-------- PROVIDED DATA --------

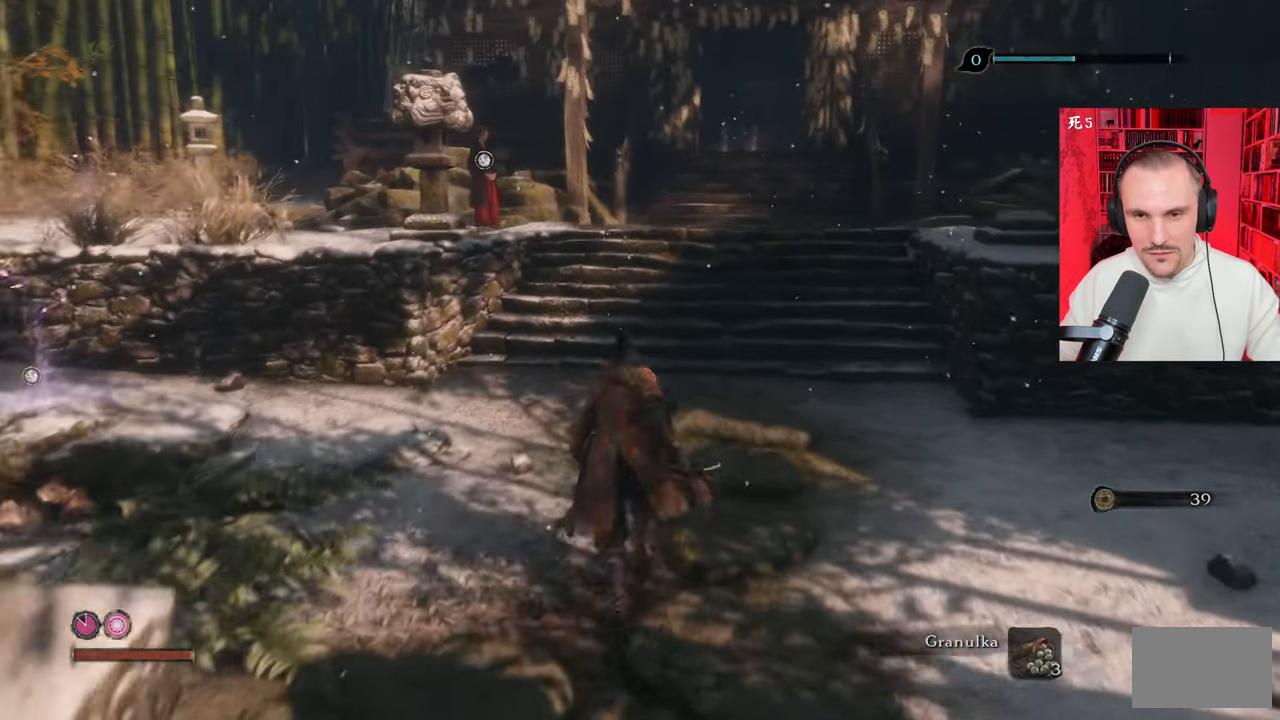
{"keys": ["w"], "mouse": [], "events": []}
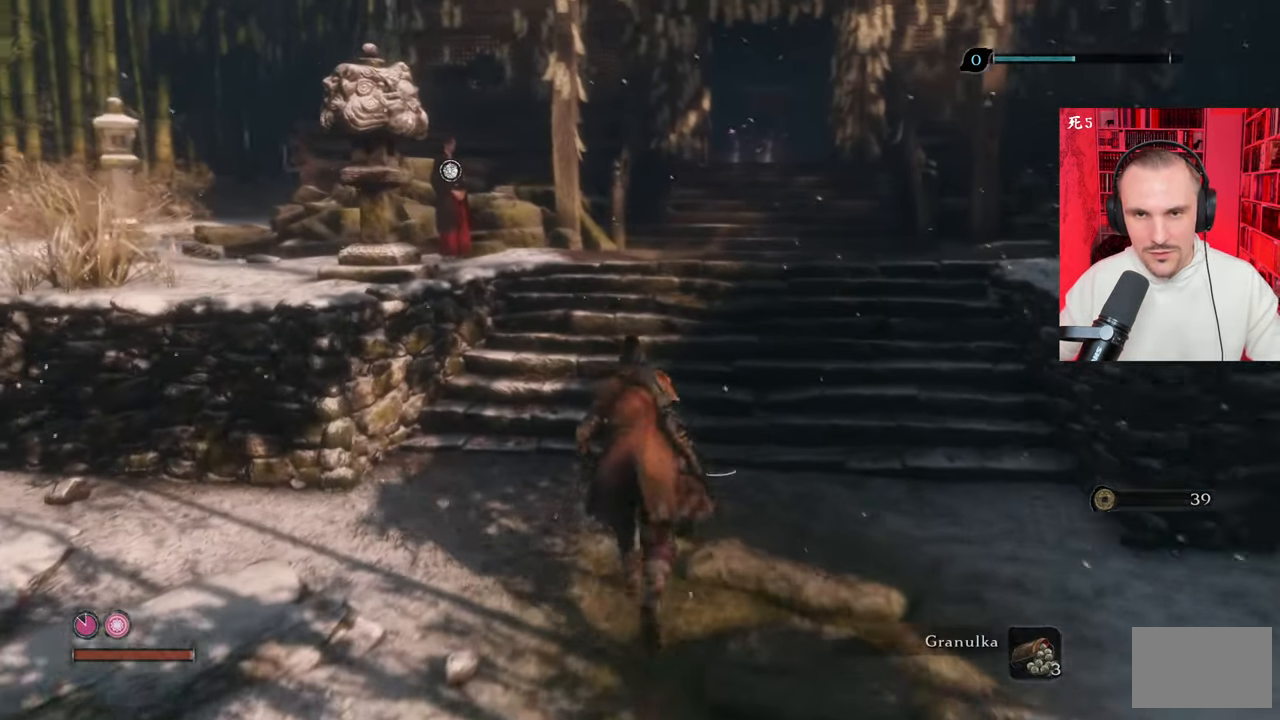
{"keys": ["d", "w"], "mouse": [], "events": [[133, "d", "down"]]}
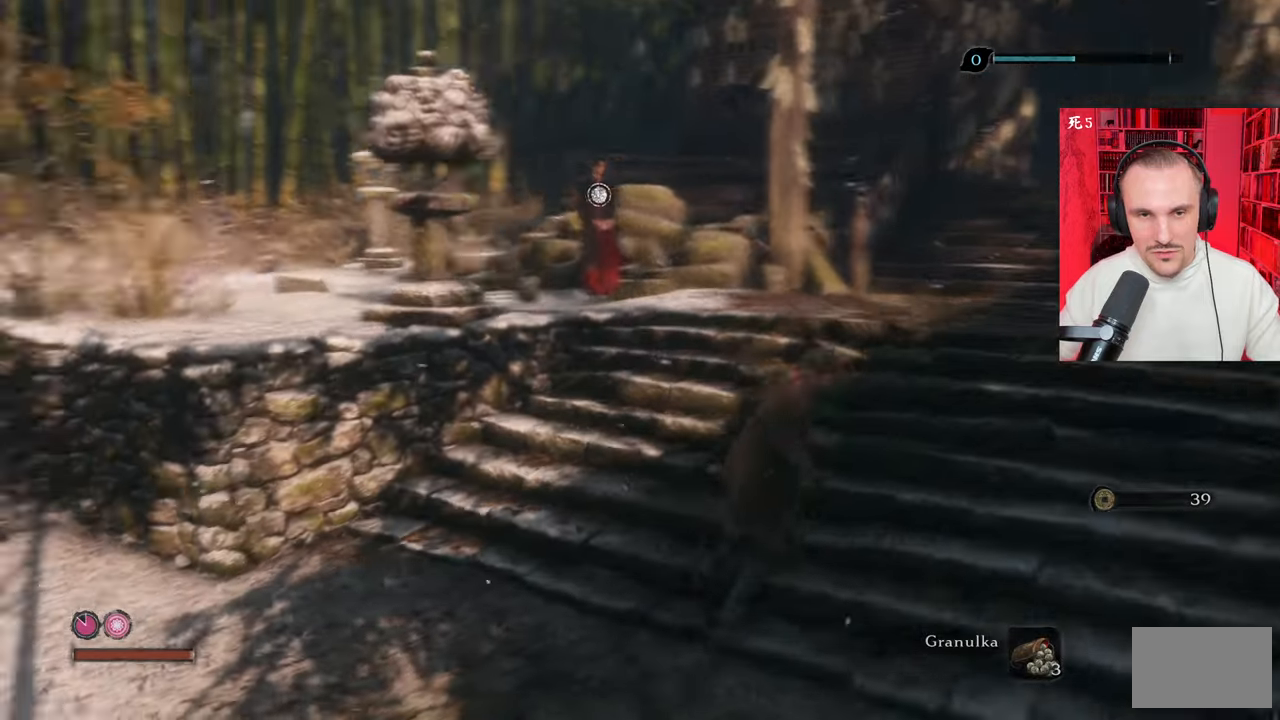
{"keys": ["w"], "mouse": [], "events": [[150, "d", "up"]]}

--------

▸ WHAT THE TASK REQUIRES: Could you please return each line of the material exactly, dropping the pictures?

▸ RESPONSE BOX:
{"keys": ["w"], "mouse": [], "events": []}
{"keys": ["d", "w"], "mouse": [], "events": [[133, "d", "down"]]}
{"keys": ["w"], "mouse": [], "events": [[150, "d", "up"]]}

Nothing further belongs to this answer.